### Exercise instructions
In the data below, find the lines containing "AEAD" and say how many there are, nothing more.
- - -
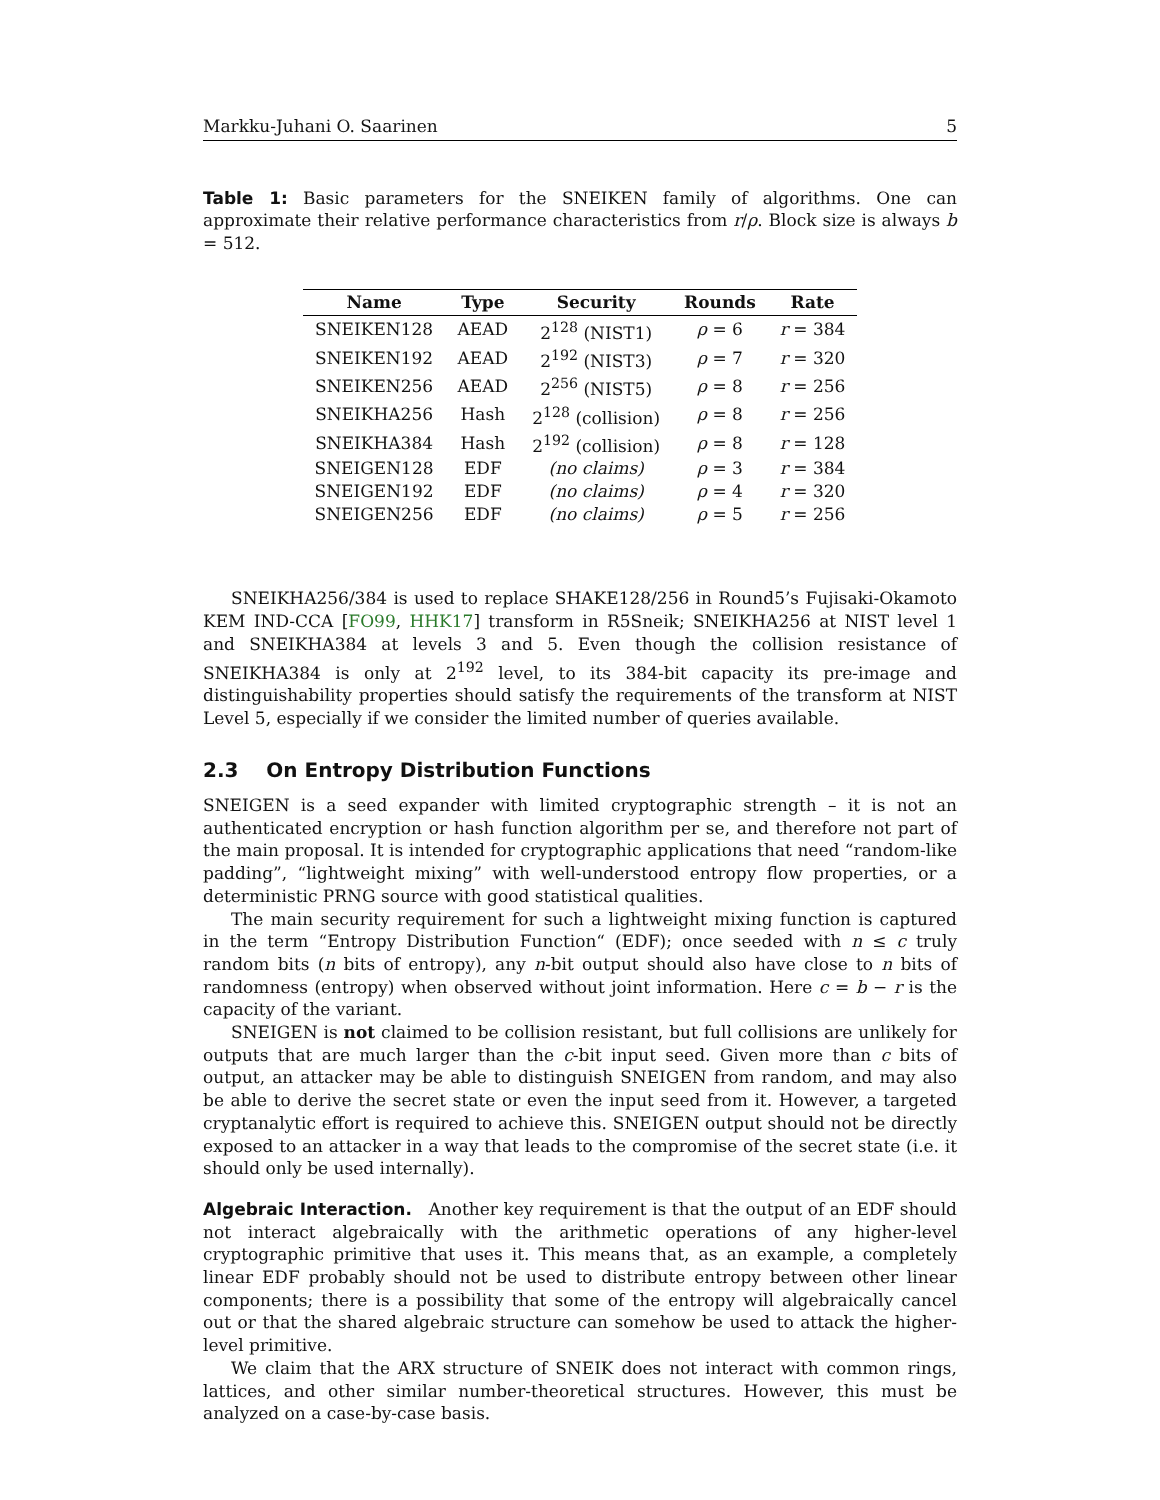Markku-Juhani O. Saarinen 5
Table 1: Basic parameters for the SNEIKEN family of algorithms. One can approximate their relative performance characteristics from r/ρ. Block size is always b = 512.
| Name | Type | Security | Rounds | Rate |
| --- | --- | --- | --- | --- |
| SNEIKEN128 | AEAD | 2<sup>128</sup> (NIST1) | ρ = 6 | r = 384 |
| SNEIKEN192 | AEAD | 2<sup>192</sup> (NIST3) | ρ = 7 | r = 320 |
| SNEIKEN256 | AEAD | 2<sup>256</sup> (NIST5) | ρ = 8 | r = 256 |
| SNEIKHA256 | Hash | 2<sup>128</sup> (collision) | ρ = 8 | r = 256 |
| SNEIKHA384 | Hash | 2<sup>192</sup> (collision) | ρ = 8 | r = 128 |
| SNEIGEN128 | EDF | (no claims) | ρ = 3 | r = 384 |
| SNEIGEN192 | EDF | (no claims) | ρ = 4 | r = 320 |
| SNEIGEN256 | EDF | (no claims) | ρ = 5 | r = 256 |
SNEIKHA256/384 is used to replace SHAKE128/256 in Round5’s Fujisaki-Okamoto KEM IND-CCA [FO99, HHK17] transform in R5Sneik; SNEIKHA256 at NIST level 1 and SNEIKHA384 at levels 3 and 5. Even though the collision resistance of SNEIKHA384 is only at 2<sup>192</sup> level, to its 384-bit capacity its pre-image and distinguishability properties should satisfy the requirements of the transform at NIST Level 5, especially if we consider the limited number of queries available.
2.3 On Entropy Distribution Functions
SNEIGEN is a seed expander with limited cryptographic strength – it is not an authenticated encryption or hash function algorithm per se, and therefore not part of the main proposal. It is intended for cryptographic applications that need “random-like padding”, “lightweight mixing” with well-understood entropy flow properties, or a deterministic PRNG source with good statistical qualities.
The main security requirement for such a lightweight mixing function is captured in the term “Entropy Distribution Function“ (EDF); once seeded with n ≤ c truly random bits (n bits of entropy), any n-bit output should also have close to n bits of randomness (entropy) when observed without joint information. Here c = b − r is the capacity of the variant.
SNEIGEN is not claimed to be collision resistant, but full collisions are unlikely for outputs that are much larger than the c-bit input seed. Given more than c bits of output, an attacker may be able to distinguish SNEIGEN from random, and may also be able to derive the secret state or even the input seed from it. However, a targeted cryptanalytic effort is required to achieve this. SNEIGEN output should not be directly exposed to an attacker in a way that leads to the compromise of the secret state (i.e. it should only be used internally).
Algebraic Interaction. Another key requirement is that the output of an EDF should not interact algebraically with the arithmetic operations of any higher-level cryptographic primitive that uses it. This means that, as an example, a completely linear EDF probably should not be used to distribute entropy between other linear components; there is a possibility that some of the entropy will algebraically cancel out or that the shared algebraic structure can somehow be used to attack the higher-level primitive.
We claim that the ARX structure of SNEIK does not interact with common rings, lattices, and other similar number-theoretical structures. However, this must be analyzed on a case-by-case basis.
- - -
### Answer box
3